**Assignment**
Output a faithful copy of the entries, every picture removed.

**Data provided**
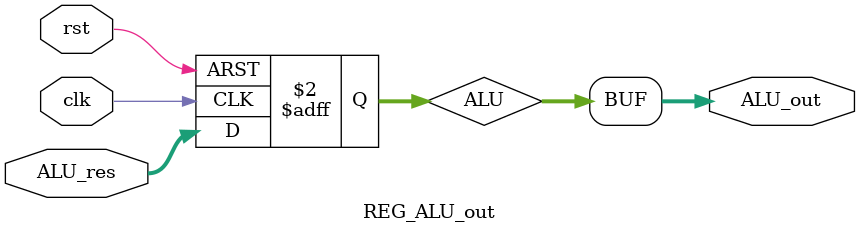
<source format=v>
`timescale 1ns / 1ps


module REG_ALU_out(
    input clk,
    input rst,
    input [31:0] ALU_res,
    output [31:0] ALU_out
    );
    reg [31:0] ALU;
    assign ALU_out = ALU;
    always@(posedge clk or posedge rst) begin
        if(rst) ALU<=0;
        else ALU<=ALU_res;
    end
endmodule

</source>
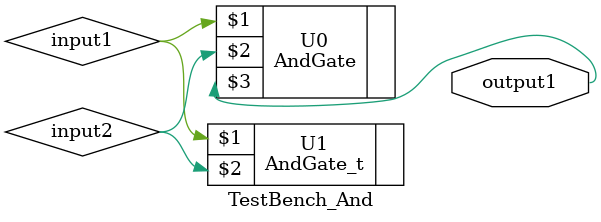
<source format=v>
`timescale 1ns / 1ps


module TestBench_And(
    output output1
    );
    wire input1 ,input2;

    
     AndGate U0(
       input1,
       input2,
       output1
       );
        AndGate_t U1(
           input1,
           input2
          );
       
      
endmodule

</source>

**Result of the task**
<source format=v>
`timescale 1ns / 1ps


module REG_ALU_out(
    input clk,
    input rst,
    input [31:0] ALU_res,
    output [31:0] ALU_out
    );
    reg [31:0] ALU;
    assign ALU_out = ALU;
    always@(posedge clk or posedge rst) begin
        if(rst) ALU<=0;
        else ALU<=ALU_res;
    end
endmodule

</source>
<source format=v>
`timescale 1ns / 1ps


module TestBench_And(
    output output1
    );
    wire input1 ,input2;

    
     AndGate U0(
       input1,
       input2,
       output1
       );
        AndGate_t U1(
           input1,
           input2
          );
       
      
endmodule

</source>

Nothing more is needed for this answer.